Und vielleicht ist das das Problem dieser Aufführung.

Ich habe „Merlin“ schon einmal gesehen. Vor über elf Jahren war das, am Stadttheater Gießen. „Merlin“ war eine der letzten großen Arbeiten von Barbara und Jürgen Esser (pdf-Link), dem langjährigen Oberspielleiterpaar in Gießen, mit deren ultrapersönlichen Stückzugriffen ich mich immer schwer tat und die ich trotzdem (oder gerade deswegen) nach und nach zu schätzen lernte. Die Essers lasen Tankred Dorsts Artussagen-Interpretation als Allegorie auf den Zusammenbruch linker Ideen, die Tafelrunde war die DDR, Merlins Scheitern war das Scheitern der Essers, die als Assistenten Hangünther Heymes in einer explizit links positionierten Theaterästhetik verortet waren. (Auf lange Sicht war sogar das Scheitern meiner „Merlin“-Kritik im Gießener Anzeiger eine Vorwegnahme meines Scheiterns als Tageszeitungsjournalist: Kurz darauf ging ich nach Hamburg und wechselte zum Magazinjournalismus.)

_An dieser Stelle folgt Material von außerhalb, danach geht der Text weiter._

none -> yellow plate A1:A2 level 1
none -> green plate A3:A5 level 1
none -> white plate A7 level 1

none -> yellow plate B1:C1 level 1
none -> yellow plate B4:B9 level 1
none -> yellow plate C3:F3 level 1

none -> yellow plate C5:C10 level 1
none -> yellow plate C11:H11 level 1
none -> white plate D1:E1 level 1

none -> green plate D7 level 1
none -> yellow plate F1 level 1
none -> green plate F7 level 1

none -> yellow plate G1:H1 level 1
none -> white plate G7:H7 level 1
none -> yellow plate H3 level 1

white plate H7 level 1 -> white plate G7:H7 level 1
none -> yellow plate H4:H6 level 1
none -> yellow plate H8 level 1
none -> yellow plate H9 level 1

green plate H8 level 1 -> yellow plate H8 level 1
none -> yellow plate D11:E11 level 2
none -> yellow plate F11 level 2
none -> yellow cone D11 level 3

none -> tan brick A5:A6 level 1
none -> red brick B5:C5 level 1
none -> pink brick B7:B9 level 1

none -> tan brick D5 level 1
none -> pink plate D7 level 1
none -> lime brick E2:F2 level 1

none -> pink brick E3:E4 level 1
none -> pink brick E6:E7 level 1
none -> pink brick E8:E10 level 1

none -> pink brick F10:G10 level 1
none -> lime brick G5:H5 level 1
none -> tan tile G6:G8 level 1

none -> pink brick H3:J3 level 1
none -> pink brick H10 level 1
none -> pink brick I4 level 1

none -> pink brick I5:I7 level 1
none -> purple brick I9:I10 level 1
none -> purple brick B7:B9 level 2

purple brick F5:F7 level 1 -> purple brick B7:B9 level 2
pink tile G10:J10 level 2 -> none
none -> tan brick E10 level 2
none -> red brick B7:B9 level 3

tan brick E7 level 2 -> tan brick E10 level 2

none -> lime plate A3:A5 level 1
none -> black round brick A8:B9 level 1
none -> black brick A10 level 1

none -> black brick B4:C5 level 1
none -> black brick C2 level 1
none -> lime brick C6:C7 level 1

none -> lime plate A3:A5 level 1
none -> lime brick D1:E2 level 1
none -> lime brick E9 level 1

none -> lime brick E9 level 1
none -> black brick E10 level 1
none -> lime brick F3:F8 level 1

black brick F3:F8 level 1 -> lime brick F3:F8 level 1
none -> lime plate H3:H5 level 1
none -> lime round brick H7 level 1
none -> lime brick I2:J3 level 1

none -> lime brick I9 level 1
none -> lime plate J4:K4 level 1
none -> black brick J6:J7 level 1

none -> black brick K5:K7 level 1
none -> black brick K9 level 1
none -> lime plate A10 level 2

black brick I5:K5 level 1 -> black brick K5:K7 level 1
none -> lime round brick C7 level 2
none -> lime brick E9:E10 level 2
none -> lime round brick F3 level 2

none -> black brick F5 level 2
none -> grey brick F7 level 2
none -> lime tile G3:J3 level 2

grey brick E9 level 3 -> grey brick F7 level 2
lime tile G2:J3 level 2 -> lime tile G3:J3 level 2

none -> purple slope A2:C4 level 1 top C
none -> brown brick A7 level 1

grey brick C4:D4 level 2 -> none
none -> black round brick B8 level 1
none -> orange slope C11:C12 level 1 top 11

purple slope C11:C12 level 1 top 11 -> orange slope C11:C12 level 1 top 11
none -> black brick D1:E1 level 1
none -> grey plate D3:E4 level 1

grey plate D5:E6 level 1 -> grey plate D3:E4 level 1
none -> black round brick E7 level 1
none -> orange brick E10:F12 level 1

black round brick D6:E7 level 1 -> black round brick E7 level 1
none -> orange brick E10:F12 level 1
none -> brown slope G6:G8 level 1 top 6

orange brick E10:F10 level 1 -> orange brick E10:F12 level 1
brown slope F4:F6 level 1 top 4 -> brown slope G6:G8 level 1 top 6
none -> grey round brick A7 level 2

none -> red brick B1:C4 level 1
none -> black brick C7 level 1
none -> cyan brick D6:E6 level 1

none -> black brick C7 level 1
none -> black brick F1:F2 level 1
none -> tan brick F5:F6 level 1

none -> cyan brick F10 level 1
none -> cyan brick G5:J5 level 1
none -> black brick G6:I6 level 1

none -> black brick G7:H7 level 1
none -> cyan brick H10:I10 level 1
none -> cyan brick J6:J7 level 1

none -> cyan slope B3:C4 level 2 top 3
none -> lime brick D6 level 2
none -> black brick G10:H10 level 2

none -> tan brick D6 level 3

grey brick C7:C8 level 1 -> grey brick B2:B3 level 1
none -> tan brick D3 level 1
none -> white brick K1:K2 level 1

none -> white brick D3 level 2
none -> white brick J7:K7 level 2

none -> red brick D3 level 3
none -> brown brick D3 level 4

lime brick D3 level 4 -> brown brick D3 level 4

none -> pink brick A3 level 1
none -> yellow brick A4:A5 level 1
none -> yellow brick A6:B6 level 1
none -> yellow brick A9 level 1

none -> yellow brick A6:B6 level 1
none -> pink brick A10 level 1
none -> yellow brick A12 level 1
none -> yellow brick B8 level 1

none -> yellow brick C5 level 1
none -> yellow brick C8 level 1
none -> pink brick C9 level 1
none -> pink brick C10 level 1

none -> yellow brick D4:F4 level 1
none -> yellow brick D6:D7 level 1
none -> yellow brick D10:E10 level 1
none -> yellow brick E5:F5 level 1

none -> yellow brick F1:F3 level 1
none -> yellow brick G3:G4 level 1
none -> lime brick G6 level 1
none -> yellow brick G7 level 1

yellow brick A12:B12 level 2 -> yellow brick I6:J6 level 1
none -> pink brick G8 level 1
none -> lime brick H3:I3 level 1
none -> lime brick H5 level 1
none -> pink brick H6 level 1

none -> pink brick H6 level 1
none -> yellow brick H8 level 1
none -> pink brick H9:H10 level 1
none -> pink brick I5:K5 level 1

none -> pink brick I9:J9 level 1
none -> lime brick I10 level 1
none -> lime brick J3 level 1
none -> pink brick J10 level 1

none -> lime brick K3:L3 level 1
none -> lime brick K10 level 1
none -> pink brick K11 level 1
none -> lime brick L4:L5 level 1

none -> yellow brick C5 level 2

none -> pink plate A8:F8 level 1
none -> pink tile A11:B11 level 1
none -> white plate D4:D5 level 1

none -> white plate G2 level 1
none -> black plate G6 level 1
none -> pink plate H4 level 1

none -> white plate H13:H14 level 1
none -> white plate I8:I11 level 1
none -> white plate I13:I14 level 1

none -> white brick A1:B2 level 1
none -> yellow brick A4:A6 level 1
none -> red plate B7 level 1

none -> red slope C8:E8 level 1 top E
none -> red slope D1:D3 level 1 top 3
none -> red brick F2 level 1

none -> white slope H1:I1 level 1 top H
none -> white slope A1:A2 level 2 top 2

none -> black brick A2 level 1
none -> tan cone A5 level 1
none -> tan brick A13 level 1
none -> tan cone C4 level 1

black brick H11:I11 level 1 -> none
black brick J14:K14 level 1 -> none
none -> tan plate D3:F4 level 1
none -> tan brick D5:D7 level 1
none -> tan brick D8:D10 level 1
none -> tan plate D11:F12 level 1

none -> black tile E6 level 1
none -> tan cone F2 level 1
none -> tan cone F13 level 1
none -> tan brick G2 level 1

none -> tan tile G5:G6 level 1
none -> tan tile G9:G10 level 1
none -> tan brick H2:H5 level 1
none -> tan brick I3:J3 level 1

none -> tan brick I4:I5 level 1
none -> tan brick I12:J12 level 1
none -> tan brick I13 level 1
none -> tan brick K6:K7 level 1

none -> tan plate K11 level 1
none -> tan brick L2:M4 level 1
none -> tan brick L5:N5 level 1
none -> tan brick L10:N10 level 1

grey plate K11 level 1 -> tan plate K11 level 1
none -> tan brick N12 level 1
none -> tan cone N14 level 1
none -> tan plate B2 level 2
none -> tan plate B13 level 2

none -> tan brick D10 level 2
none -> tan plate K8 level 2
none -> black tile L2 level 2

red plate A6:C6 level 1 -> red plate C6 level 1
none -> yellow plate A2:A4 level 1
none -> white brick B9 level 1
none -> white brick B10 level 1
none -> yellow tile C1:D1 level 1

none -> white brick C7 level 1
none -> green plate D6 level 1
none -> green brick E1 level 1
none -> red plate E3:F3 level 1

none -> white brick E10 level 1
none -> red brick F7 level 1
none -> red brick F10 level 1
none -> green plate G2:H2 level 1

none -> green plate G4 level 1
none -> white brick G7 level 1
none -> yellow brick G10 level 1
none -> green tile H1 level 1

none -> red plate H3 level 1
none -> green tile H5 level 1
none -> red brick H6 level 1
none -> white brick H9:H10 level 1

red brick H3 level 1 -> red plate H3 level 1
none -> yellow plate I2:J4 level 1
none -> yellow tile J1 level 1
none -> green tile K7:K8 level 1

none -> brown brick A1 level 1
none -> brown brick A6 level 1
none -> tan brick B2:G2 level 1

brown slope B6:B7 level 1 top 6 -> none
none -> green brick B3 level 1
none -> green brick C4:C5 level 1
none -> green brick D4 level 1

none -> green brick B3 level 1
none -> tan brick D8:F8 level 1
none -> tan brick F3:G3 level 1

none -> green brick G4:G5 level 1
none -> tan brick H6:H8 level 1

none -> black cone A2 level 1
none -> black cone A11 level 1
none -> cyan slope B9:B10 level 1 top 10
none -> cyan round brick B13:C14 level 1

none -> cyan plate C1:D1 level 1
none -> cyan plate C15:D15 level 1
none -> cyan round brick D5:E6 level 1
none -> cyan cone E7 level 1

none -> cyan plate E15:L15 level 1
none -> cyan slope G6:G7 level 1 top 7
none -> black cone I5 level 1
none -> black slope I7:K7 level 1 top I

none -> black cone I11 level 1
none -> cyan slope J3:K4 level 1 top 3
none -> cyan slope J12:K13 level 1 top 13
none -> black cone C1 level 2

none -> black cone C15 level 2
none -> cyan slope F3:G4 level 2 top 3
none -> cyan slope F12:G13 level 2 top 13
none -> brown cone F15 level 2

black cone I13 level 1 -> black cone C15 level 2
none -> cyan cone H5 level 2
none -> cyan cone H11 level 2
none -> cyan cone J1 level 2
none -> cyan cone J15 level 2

Die Essers inszenierten „Merlin“, weil sie vom Scheitern erzählen wollten. Was aber interessiert Antú Romero Nunes an diesem Text? „Seine Größe, dass er so ausufert und so viele Lücken hat und ein Versuch ist, eine ganze Welt zu fassen und eine ganze Menschheitsgeschichte“, sagt der junge Regiestar im Programmheft. Eine Menschheitsgeschichte stemmen, wer will das nicht. Der Erfolg dieser Spielzeiteröffnung ist der Erfolg von Antú Romero Nunes, den gönne ich ihm, natürlich, aber man kann sich nicht des Gefühls erwehren, dass Nunes auch nicht viel mehr interessiert, neben diesem Erfolg.
Die Essers hingegen interessierten sich in ihrer (vom Niveau her natürlich in keiner Weise mit Nunes‘ Arbeit vergleichbaren) Inszenierung für etwas ganz anderes, für den Zusammenbruch, fürs Scheitern. Und ich kann mir nicht helfen, irgendwo ist die Haltung der Essers mir sympathischer.